▶ **Objectives**
• a. In the AutoCarver tutorial, what is the default setting of min_freq_mod?
• b. Pick up the AutoCarver tutorial right after its last sentence and keep writing.

▶ **Provided text**
※ ※ ※

Unnamed: 0,sepal length (cm),sepal width (cm),petal length (cm),petal width (cm),iris_type
136,6.3,3.4,5.6,2.4,virginica
17,5.1,3.5,1.4,0.3,setosa
142,5.8,2.7,5.1,1.9,virginica
59,5.2,2.7,3.9,1.4,versicolor
6,4.6,3.4,1.4,0.3,setosa


In [5]:
# column data types
train_set.dtypes

sepal length (cm)    float64
sepal width (cm)     float64
petal length (cm)    float64
petal width (cm)     float64
iris_type             object
dtype: object

In [6]:
print(iris["feature_names"])

['sepal length (cm)', 'sepal width (cm)', 'petal length (cm)', 'petal width (cm)']


All features are quantitative continuous features. Those features will be added to the list of ``quantitative_features``.

In [13]:
from AutoCarver import Features

# lists of features per data type
features = Features(quantitatives=["sepal length (cm)", "sepal width (cm)", "petal length (cm)", "petal width (cm)"])

# Using AutoCarver

## AutoCarver settings

### Representativness of modalities

The attribute ``min_freq`` allows one to choose the minimum frequency per basic modalities. It is used by **Discretizers**:

- For quantitative features, it defines the number of quantiles to initialy discretize the features with.

- For qualitative features, it defines the threshold under which a modality is grouped to either a default value or its closest modality.

In [8]:
min_freq = 0.05

**Tip:** should be set between ``0.01`` (slower, preciser, less robust) and ``0.2`` (faster, more robust)

### Desired number of modalities

The attribute ``max_n_mod`` allows one to choose the maximum number of modalities per carved feature. It is used by **Carvers** has the upper limit of number of modalities per consecutive combination of modalities.

In [9]:
max_n_mod = 4

**Tip:** should be set between ``3`` (faster, more robust) and ``7`` (slower, preciser, less robust)

### Association metric

The attribute ``sort_by`` allows one to choose the association metric used to sort combinations. Combinations of grouped modalities are ranked according to the specified modalities and the best ranked viable combination is returned by **Carvers**.

In [13]:
# For MulticlassCarver, to be choosen amongst ["tschuprowt", "cramerv"]
# sort_by = "cramerv"  # "tschuprowt"

**Tip:** use ``"tschuprowt"`` for more robust, or less output modalities, use ``"cramerv"`` for more output modalities.

### Grouping NaNs

The attribute ``dropna`` allows one to choose whether or not ``numpy.nan`` should be grouped with another modality. If set to ``True``, **Carvers** will first find the most suitable combination of non-NaN values, and then test out all possible combinations with ``numpy.nan``.

In [10]:
dropna = False  # anyway, there are no numpy.nan in this dataset

### Optional attributes

#### Minimal frequency per carved modality

The attribute ``min_freq_mod`` allows one to choose the minimum frequency per output modality. It is used by **Carvers** in viability tests to put aside combinations that are not frequent enough in train or dev sets. By default, it is set to ``min_freq/2``.

※ ※ ※

▶ **Supplied data**
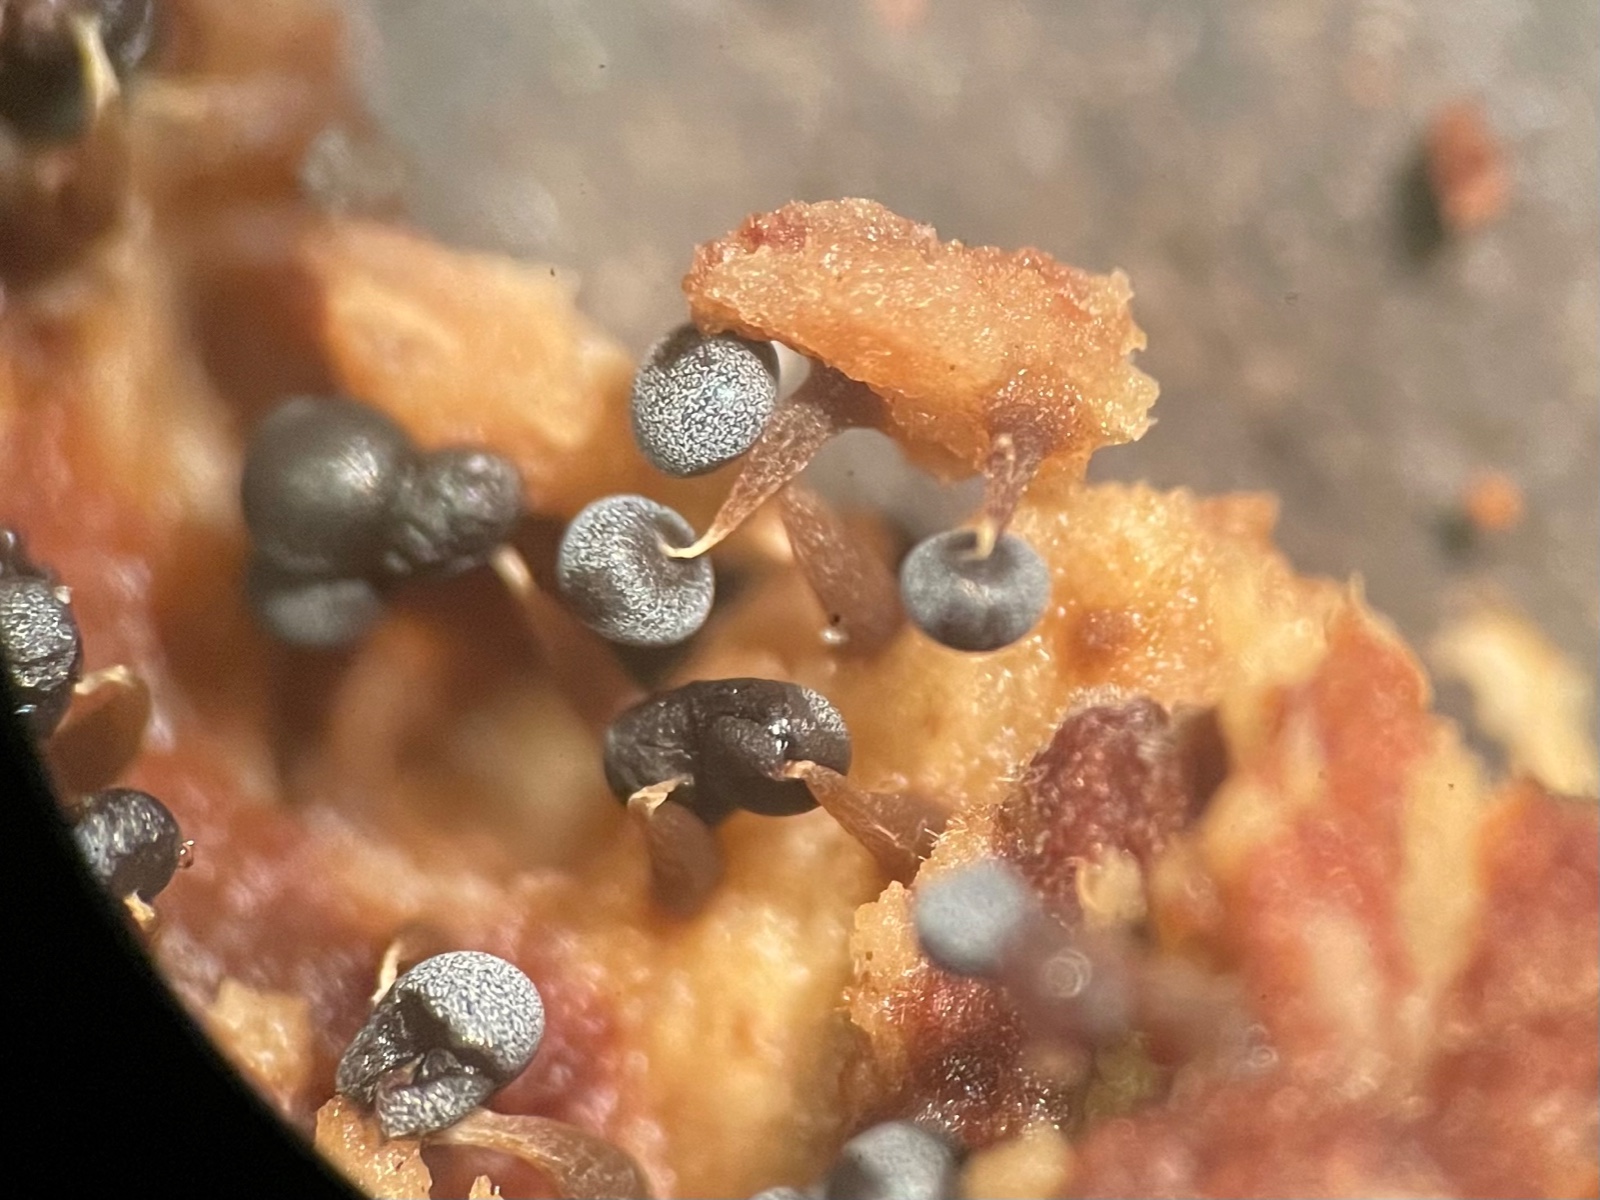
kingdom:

※ ※ ※

▶ **Answers for this exercise**
• a. It is set to min_freq/2.

• b.
In [15]:
# min_freq_mod = None  # if set to 0.05,  at least 5 % of observations per output modality in train and dev sets 

#### Type of output carved features

The attribute ``output_dtype`` allows one to choose the output type:

* Use ``"float"`` for integer output (default)
* Use ``"str"`` for string output

In [11]:
ordinal_encoding = True

## Fitting AutoCarver

* First, all quantitative features are discretized:
    1. Using ``ContinuousDiscretizer`` for quantile discretization that keeps track of over-represented values (more frequent than ``min_freq=0.1``)
    2. Using ``OrdinalDiscretizer`` for any remaining under-represented values (less frequent than ``min_freq/2=0.05``) to be grouped with its closest modality

* Second, all features are carved following this recipe, for all classes of ``train_set[target]`` (except one):
    1. The raw distribution is printed out on provided ``train_set`` and ``dev_set``. It's the output of the discretization step
    2. Grouping modalities: all consecutive combinations of modalities are applied to ``train_set``
    3. Computing associations: the association metric (``sort_by="cramerv"``) is computed with the provided target ``train_set[target]``
    4. Combinations are sorted in descending order by association value
    5. Testing robustness: finds the first combination that checks the following:
        - Representativness of modalities on ``train_set`` and ``dev_set`` (all should be more frequent than ``min_freq_mod``)
        - Distinct target rates per consecutive modalities on ``train_set`` and ``dev_set`` 
        - No inversion of target rates between ``train_set`` and ``dev_set`` (same ordering of modalities by target rate)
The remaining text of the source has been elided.